Chapter Text
Fluixon was nodding off. Again.
It was instinct at this point. Jophiel’s elbow jabbed out, jutting into Fluixon’s side, the one spot armor didn’t cover. He jolted awake, a brief flash of panic in his eyes, before he slowly processed the space around them. Jophiel frowned at them and they looked away.
So. How did she get this job again? To make sure the gods damned Praetor xemself didn’t doze off during important meetings?
Well. Saps, apparently.
Jophiel thought she had worked hard for this role, she really, really did. She had to work harder- harder than anyone else in her cohort to get here. She thought. As many legacies she’s encountered, no one has really reached her rank. And she was especially proud of herself. She was more mortal than god, after all. She didn’t have the same capabilities as her peers, no matter how much she tried to convince herself bending a little light was interesting.
She was… happy. She supposed. She got what she wanted in the end. Isn’t that what mattered? She was a centurion, and as Fluixon’s advisor, she even had a chance at becoming Praetor in the future. That had to mean something, right?
But did it really have to take someone betraying the Legion for Jophiel to earn it?
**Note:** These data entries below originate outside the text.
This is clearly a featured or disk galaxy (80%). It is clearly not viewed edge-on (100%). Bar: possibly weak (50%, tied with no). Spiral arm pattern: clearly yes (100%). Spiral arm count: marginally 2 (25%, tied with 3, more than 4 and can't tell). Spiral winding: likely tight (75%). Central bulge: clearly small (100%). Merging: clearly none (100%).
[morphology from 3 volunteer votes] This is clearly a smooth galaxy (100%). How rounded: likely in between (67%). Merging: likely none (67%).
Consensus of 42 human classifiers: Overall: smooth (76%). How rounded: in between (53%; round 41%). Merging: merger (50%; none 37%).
Had Jophiel really earned it?
Penelope was still talking and now Jophiel felt like a hypocrite. So lost in her own thoughts that she hadn’t even processed a word the other centurion had said. She pinched herself, a reminder to not get lost in her thoughts. She was better than that. Penelope deserved the respect she had earned. And gods Jophiel was going to give it to her if no one else would. That’s the least she could do.
In the corner of her eye, the Praetor’s head was drooping again. She could just leave him. It’s a thought she’s had enough times to warrant action. If xe didn’t want to be actively engaged, then so be it. It was her role on the line, not really Jophiel’s.
Not really.
Jophiel was their advisor. Jophiel had a duty, one to ensure the Praetor knew what she needed to know, could do what xe needed to do, and could lead how he needed to lead. If Jophiel failed even that simple of a role, then that was added to the reasons why she hardly deserved the role of centurion.
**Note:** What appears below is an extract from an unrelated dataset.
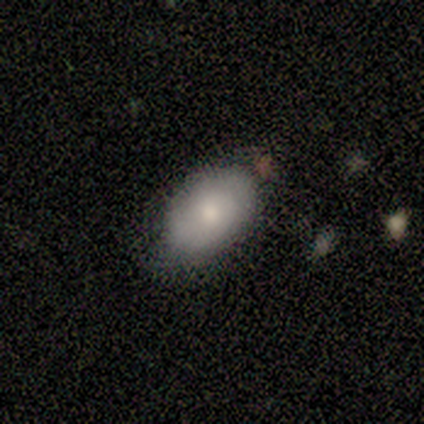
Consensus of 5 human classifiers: A smooth galaxy with no disk features (40%, tied with featured or disk) that is in between round and cigar-shaped (100%). Merging: none (100%).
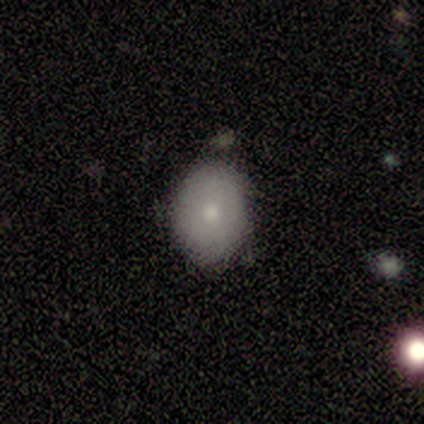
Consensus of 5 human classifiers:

She brought her fingers in front of Fluixon’s face and snapped several times, “Fluixon. Flux."
She knew they hated that name, something they had slowly and begrudgingly allowed people to start calling them over time. But it got their attention well enough to satisfy her. Xeir head snapped back up once again and xe blinked several times. Jophiel’s brows knit together, that familiar frustration bubbling up in her chest again.
“Pay attention.”
His dark eyes flickered away and Jophiel turned her attention one last time to Penelope. The notebook and pen in her lap felt weightless and she didn’t dare to look down and see the emptiness on the pages that would meet her gaze. She was failing. Failing Penelope. Failing herself. Failing Fluixon. Failing the cohort that had elected her.
Did she deserve this?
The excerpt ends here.